[Records for processing]

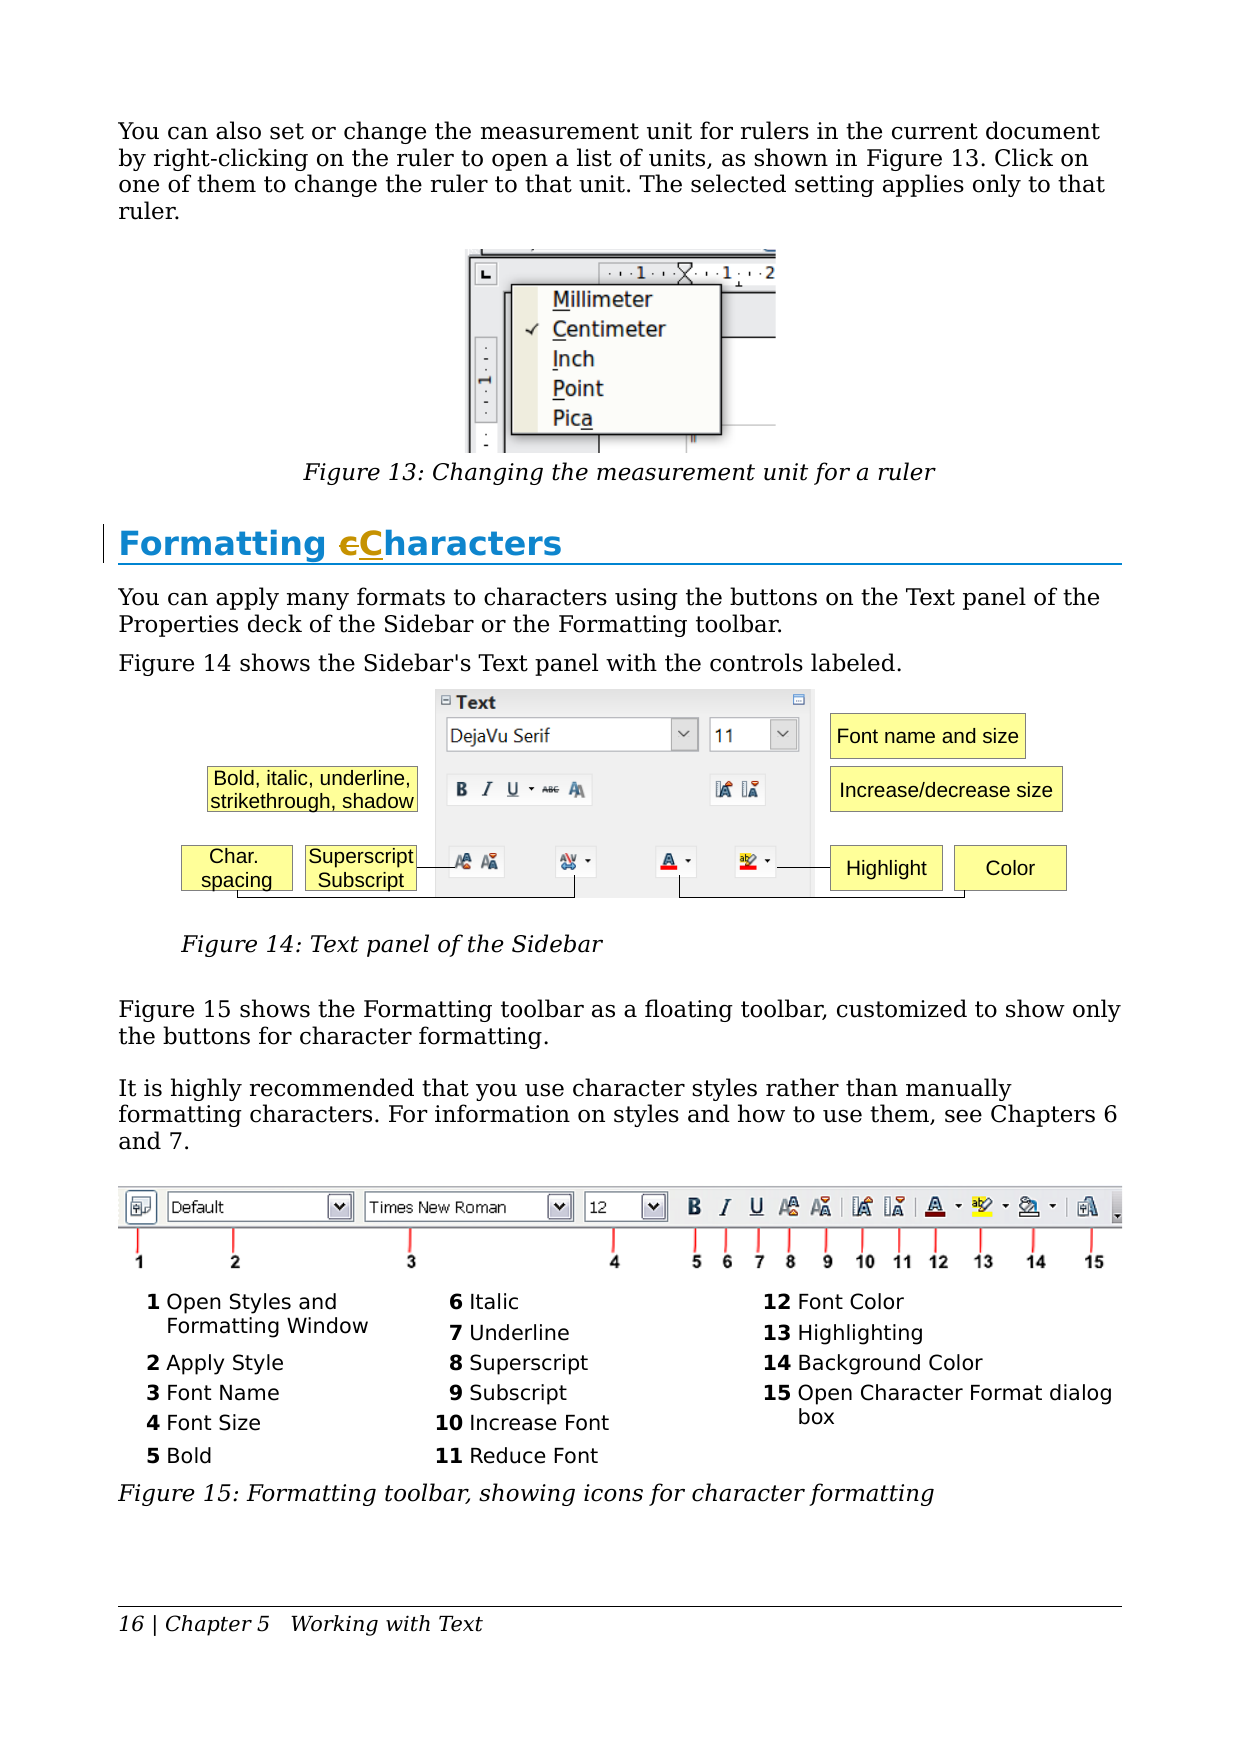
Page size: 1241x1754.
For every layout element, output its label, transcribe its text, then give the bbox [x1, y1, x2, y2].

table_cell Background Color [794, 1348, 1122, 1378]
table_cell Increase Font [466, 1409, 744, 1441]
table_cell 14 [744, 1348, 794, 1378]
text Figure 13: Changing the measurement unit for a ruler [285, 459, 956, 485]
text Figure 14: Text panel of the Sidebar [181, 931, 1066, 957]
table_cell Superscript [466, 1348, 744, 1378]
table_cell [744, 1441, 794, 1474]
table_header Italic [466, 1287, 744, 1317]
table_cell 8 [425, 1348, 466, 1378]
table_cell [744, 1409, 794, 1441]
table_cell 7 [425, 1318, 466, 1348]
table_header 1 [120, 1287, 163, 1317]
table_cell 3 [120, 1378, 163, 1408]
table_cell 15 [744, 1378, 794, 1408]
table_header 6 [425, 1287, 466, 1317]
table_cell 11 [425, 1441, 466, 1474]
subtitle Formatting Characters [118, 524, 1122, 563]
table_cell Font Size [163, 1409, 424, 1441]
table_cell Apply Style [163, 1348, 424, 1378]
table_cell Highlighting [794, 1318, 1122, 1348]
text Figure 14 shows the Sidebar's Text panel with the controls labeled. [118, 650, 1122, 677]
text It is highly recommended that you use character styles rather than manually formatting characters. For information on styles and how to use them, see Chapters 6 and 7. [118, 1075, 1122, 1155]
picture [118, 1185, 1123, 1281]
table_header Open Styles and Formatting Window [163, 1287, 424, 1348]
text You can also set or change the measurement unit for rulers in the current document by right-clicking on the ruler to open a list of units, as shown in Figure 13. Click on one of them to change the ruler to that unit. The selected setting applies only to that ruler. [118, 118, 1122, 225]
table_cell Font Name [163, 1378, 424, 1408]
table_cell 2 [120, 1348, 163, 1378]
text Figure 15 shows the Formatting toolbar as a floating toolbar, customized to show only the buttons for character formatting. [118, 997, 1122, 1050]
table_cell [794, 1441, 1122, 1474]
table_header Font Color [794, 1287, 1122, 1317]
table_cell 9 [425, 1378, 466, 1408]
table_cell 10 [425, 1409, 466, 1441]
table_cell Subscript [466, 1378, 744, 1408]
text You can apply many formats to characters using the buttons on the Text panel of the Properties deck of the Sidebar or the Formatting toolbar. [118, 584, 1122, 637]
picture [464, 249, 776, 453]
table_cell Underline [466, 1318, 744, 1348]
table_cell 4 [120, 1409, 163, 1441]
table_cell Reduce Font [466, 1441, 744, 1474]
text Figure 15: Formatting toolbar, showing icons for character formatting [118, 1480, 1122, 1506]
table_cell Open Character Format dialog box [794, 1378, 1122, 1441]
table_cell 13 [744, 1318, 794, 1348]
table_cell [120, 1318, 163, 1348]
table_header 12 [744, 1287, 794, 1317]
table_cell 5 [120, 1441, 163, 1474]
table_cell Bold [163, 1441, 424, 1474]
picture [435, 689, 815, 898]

==

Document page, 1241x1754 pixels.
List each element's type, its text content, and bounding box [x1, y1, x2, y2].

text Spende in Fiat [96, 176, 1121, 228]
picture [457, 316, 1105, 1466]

[The request]
Write out the records again without changing them, starting at the line that contains "Document page, 1241x1754 pixels." and stopping after the line that contains "picture [457, 316, 1105, 1466]".

[Exercise answer]
Document page, 1241x1754 pixels.
List each element's type, its text content, and bounding box [x1, y1, x2, y2].

text Spende in Fiat [96, 176, 1121, 228]
picture [457, 316, 1105, 1466]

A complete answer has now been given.